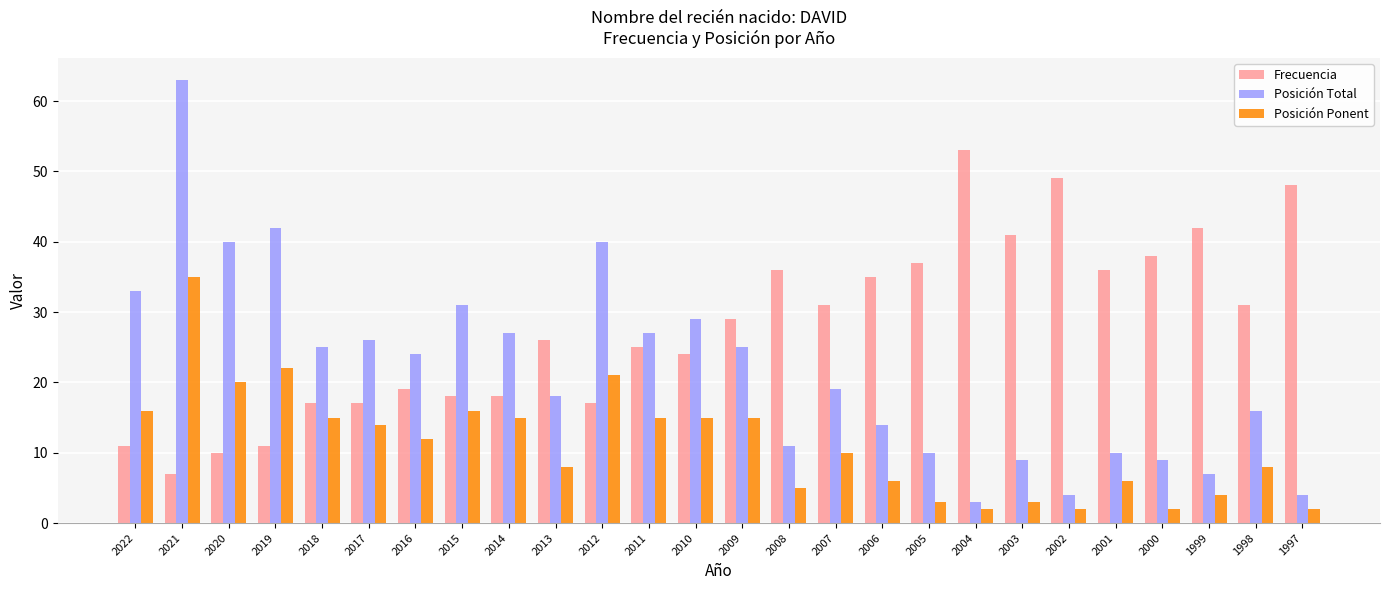

Reading left to right, list all the values displayed in this chart.

Frecuencia: 2022=11	2021=7	2020=10	2019=11	2018=17	2017=17	2016=19	2015=18	2014=18	2013=26	2012=17	2011=25	2010=24	2009=29	2008=36	2007=31	2006=35	2005=37	2004=53	2003=41	2002=49	2001=36	2000=38	1999=42	1998=31	1997=48
Posición Total: 2022=33	2021=63	2020=40	2019=42	2018=25	2017=26	2016=24	2015=31	2014=27	2013=18	2012=40	2011=27	2010=29	2009=25	2008=11	2007=19	2006=14	2005=10	2004=3	2003=9	2002=4	2001=10	2000=9	1999=7	1998=16	1997=4
Posición Ponent: 2022=16	2021=35	2020=20	2019=22	2018=15	2017=14	2016=12	2015=16	2014=15	2013=8	2012=21	2011=15	2010=15	2009=15	2008=5	2007=10	2006=6	2005=3	2004=2	2003=3	2002=2	2001=6	2000=2	1999=4	1998=8	1997=2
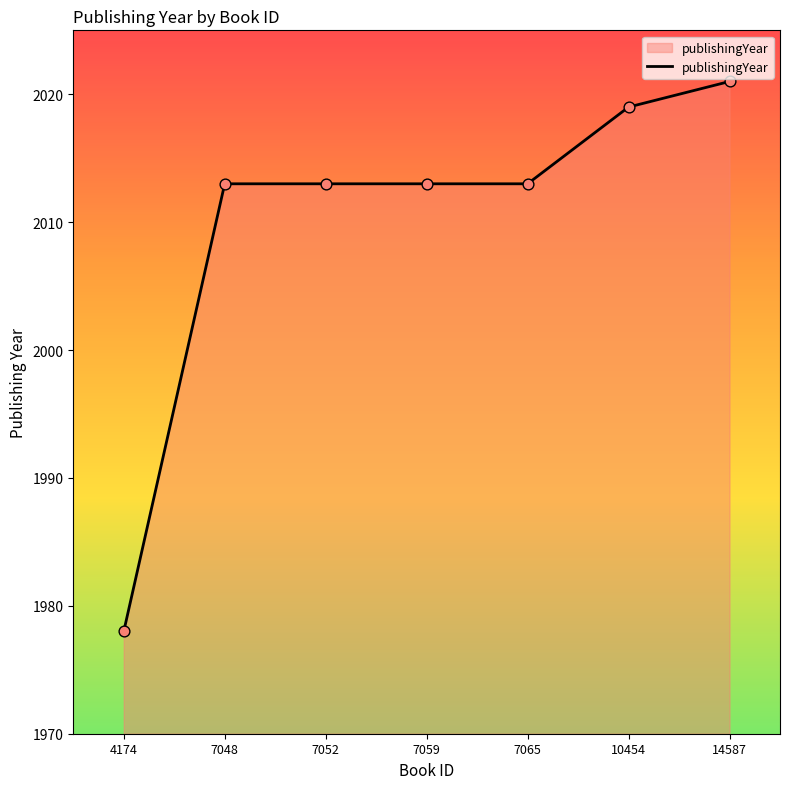

Which has a higher value, 7048 or 4174?

7048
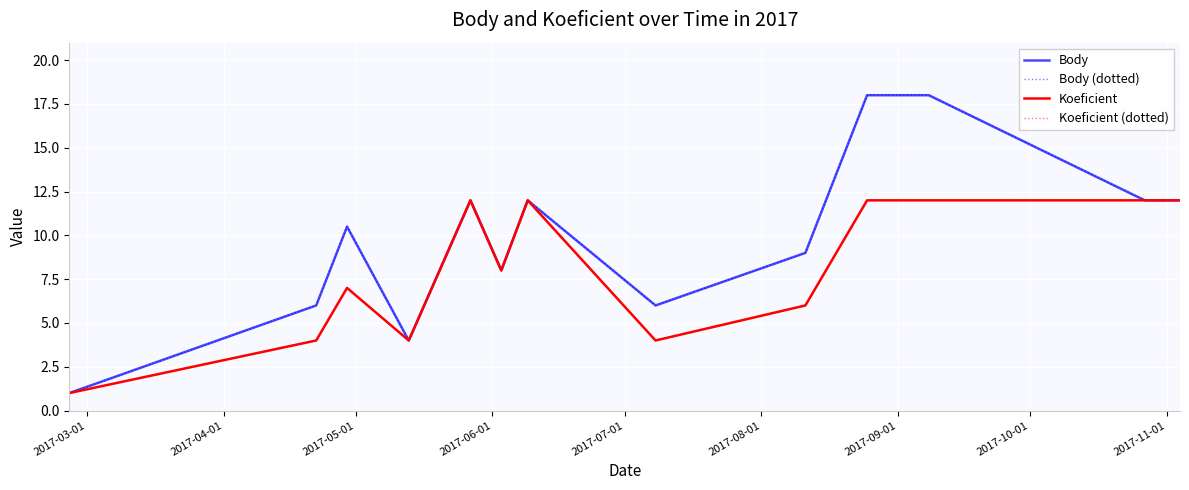

What is the average value of the Body (dotted) series?

10.6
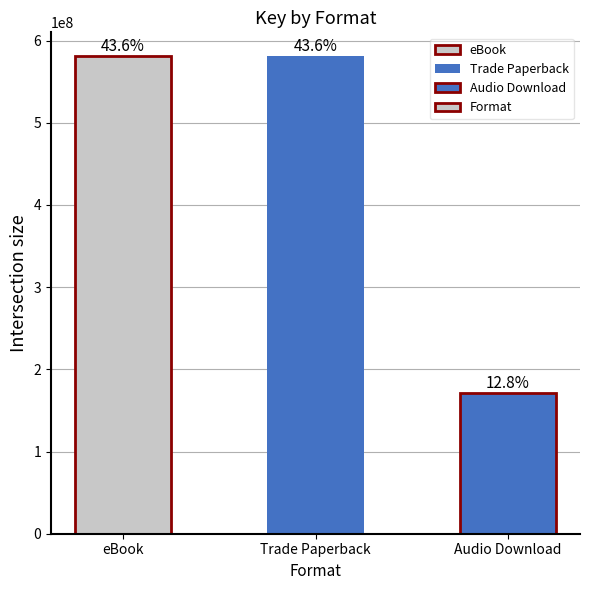

Approximately how many times larger is the value at eBook compared to Audio Download?

3.4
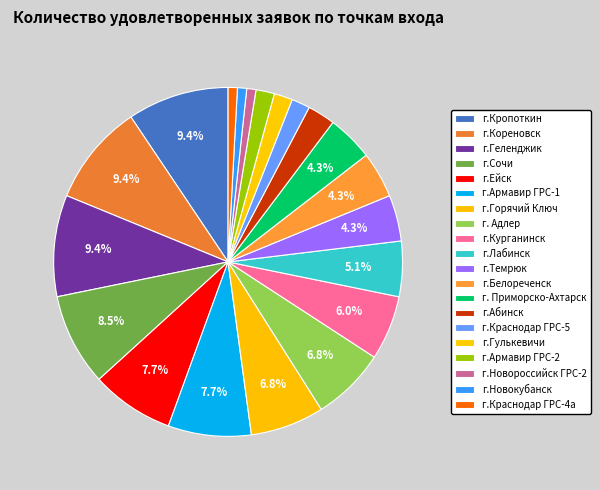

What is the ratio of the value at г.Лабинск to the value at г.Сочи?

0.6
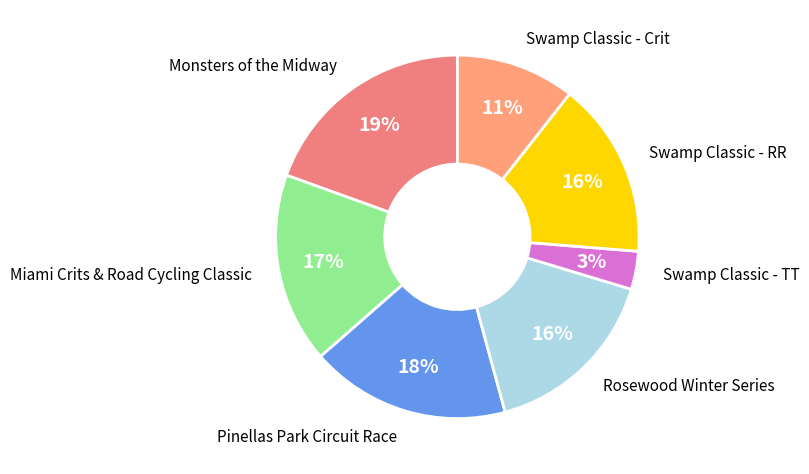

Which has a higher value, Swamp Classic - TT or Swamp Classic - RR?

Swamp Classic - RR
+ + + + +
_TASK DESCRIPTION_
Put every line of the rows above into a JSON list of strings, one string per line. Skip blank lines and leave the pictures out.

_ANSWER FOR THE TASK_
[
  "Reading left to right, list all the values displayed in this chart.",
  "Frecuencia: 2022=11\t2021=7\t2020=10\t2019=11\t2018=17\t2017=17\t2016=19\t2015=18\t2014=18\t2013=26\t2012=17\t2011=25\t2010=24\t2009=29\t2008=36\t2007=31\t2006=35\t2005=37\t2004=53\t2003=41\t2002=49\t2001=36\t2000=38\t1999=42\t1998=31\t1997=48",
  "Posición Total: 2022=33\t2021=63\t2020=40\t2019=42\t2018=25\t2017=26\t2016=24\t2015=31\t2014=27\t2013=18\t2012=40\t2011=27\t2010=29\t2009=25\t2008=11\t2007=19\t2006=14\t2005=10\t2004=3\t2003=9\t2002=4\t2001=10\t2000=9\t1999=7\t1998=16\t1997=4",
  "Posición Ponent: 2022=16\t2021=35\t2020=20\t2019=22\t2018=15\t2017=14\t2016=12\t2015=16\t2014=15\t2013=8\t2012=21\t2011=15\t2010=15\t2009=15\t2008=5\t2007=10\t2006=6\t2005=3\t2004=2\t2003=3\t2002=2\t2001=6\t2000=2\t1999=4\t1998=8\t1997=2",
  "Which has a higher value, 7048 or 4174?",
  "7048",
  "What is the average value of the Body (dotted) series?",
  "10.6",
  "Approximately how many times larger is the value at eBook compared to Audio Download?",
  "3.4",
  "What is the ratio of the value at г.Лабинск to the value at г.Сочи?",
  "0.6",
  "Which has a higher value, Swamp Classic - TT or Swamp Classic - RR?",
  "Swamp Classic - RR"
]